* **PAGE EXCERPT**

════════════════

As for my advice, there are two things you can do after trust has been wrecked to rebuild it.

Ask for what you need. First ask yourself what you need (not want) to feel reasonably safe with your spouse. When a spouse has been unfaithful, it is not unreasonable to ask for things you might not otherwise do — such as checking their phone and emails or getting frequent reports on where they are and with whom.

But let me help you out here: You do not need the details of whatever indiscretions occurred. For instance, if your husband had an emotional affair, you don’t need to know everything they said to each other. If he went to strip clubs, you don’t need to know what all he saw in those places. You don’t need details because they are not the issue, and you won’t be able to get those images and thoughts out of your mind. They will merely cloud the current situation.

So what do you need? Perhaps you need reassurance that you are beautiful. Tell him. Ask him to specifically describe what he loves about you and your body. Perhaps you need more romance and foreplay to approach the bedroom. Let him know. Perhaps you need for the time being to have more control over sexual activity, such as being on top. (I say for the time being because this is to ease back in, not to become the regular approach.) Perhaps you need more eye contact or talking during sex.

This is so personal that I can’t tell you what you need. You must consider yourself, what happened that threatened or destroyed trust, and what would make you feel more assured that you are the only one he wants to be with. It is okay to ask for that. If he has left his indiscretions behind, he has made the choice that you are the one he wants.

Don’t make it a “since you did ___, I now need ___” statement, but rather something like, “I want to engage fully with you in our sex life, but I am struggling a little. Will you help me by providing a few things that will make me feel safer so that we can experience better intimacy?” Pose it as your desire to have a quality sex life with your husband, and then ask him for specifics that will help you get there.

════════════════

* **PROBLEM**
Translate this sentence from the advice on rebuilding trust into Spanish: "This is so personal that I can’t tell you what you need."

* **EXCERPTED DATA**
════════════════

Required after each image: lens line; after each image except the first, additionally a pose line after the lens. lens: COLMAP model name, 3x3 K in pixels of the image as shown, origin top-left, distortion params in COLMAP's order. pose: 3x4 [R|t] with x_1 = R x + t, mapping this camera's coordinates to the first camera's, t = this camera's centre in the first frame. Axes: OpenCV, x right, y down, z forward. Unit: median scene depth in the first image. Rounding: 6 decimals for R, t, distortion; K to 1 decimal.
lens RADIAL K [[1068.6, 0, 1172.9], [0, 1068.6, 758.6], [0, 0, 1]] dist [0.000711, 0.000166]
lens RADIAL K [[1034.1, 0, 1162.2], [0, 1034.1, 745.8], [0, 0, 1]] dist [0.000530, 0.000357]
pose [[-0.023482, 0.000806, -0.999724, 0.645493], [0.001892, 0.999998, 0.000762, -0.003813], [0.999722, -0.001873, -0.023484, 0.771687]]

════════════════

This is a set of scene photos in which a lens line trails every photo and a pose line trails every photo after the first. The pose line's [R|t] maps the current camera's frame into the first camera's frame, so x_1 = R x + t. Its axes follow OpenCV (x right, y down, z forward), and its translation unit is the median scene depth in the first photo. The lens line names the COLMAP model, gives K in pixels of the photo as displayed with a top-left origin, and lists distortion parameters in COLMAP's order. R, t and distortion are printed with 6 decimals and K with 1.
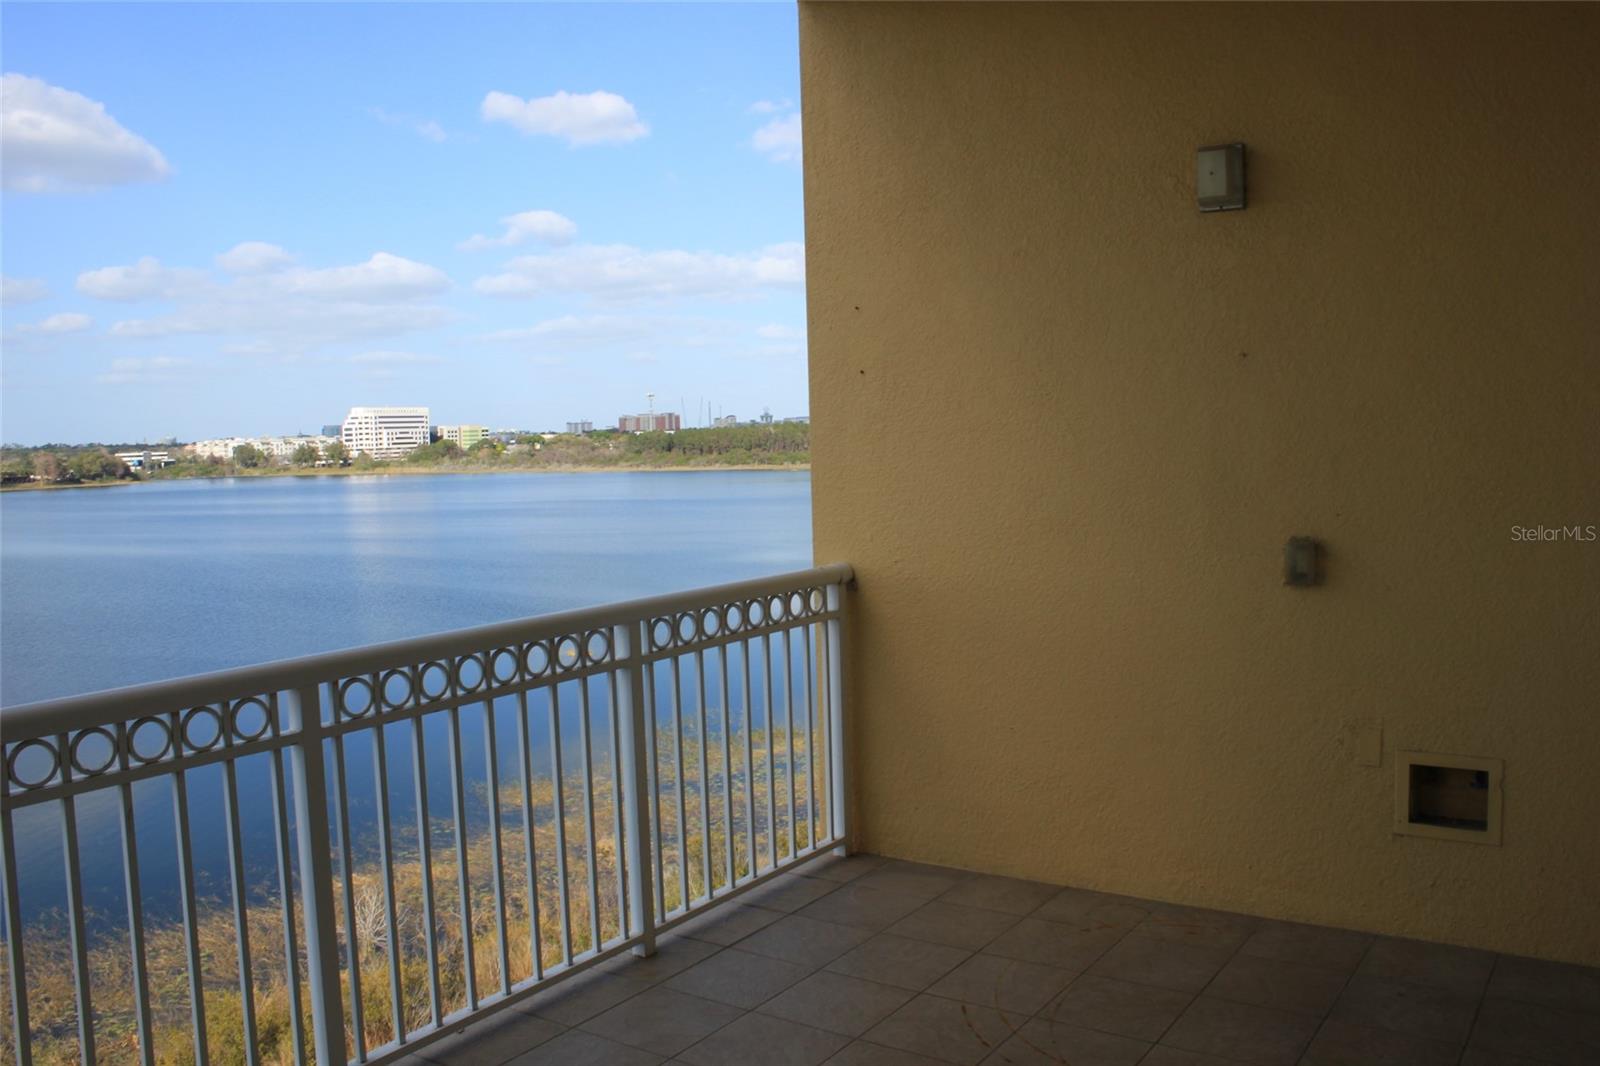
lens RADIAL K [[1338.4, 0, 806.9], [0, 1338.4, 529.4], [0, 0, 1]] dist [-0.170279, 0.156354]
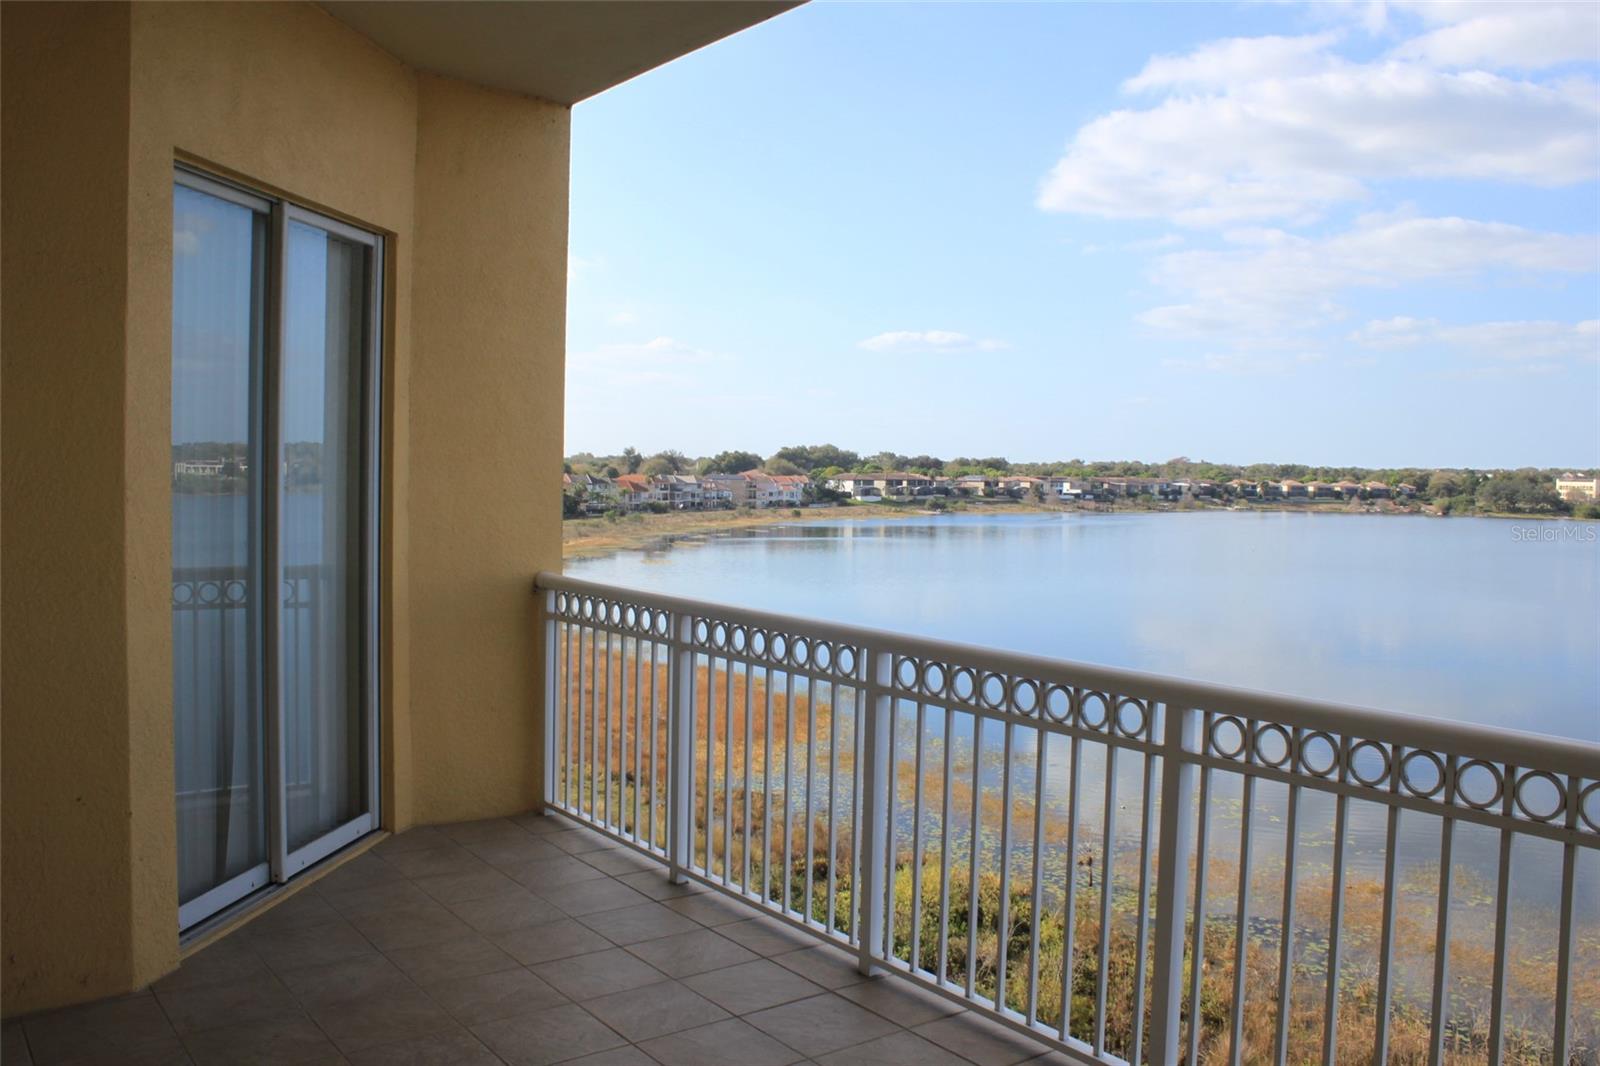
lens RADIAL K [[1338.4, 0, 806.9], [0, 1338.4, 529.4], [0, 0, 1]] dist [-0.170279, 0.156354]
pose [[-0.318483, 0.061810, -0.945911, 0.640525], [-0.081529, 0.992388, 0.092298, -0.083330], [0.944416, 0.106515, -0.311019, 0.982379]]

════════════════

* **RESPONSE BOX**
Esto es tan personal que no puedo decirte lo que necesitas.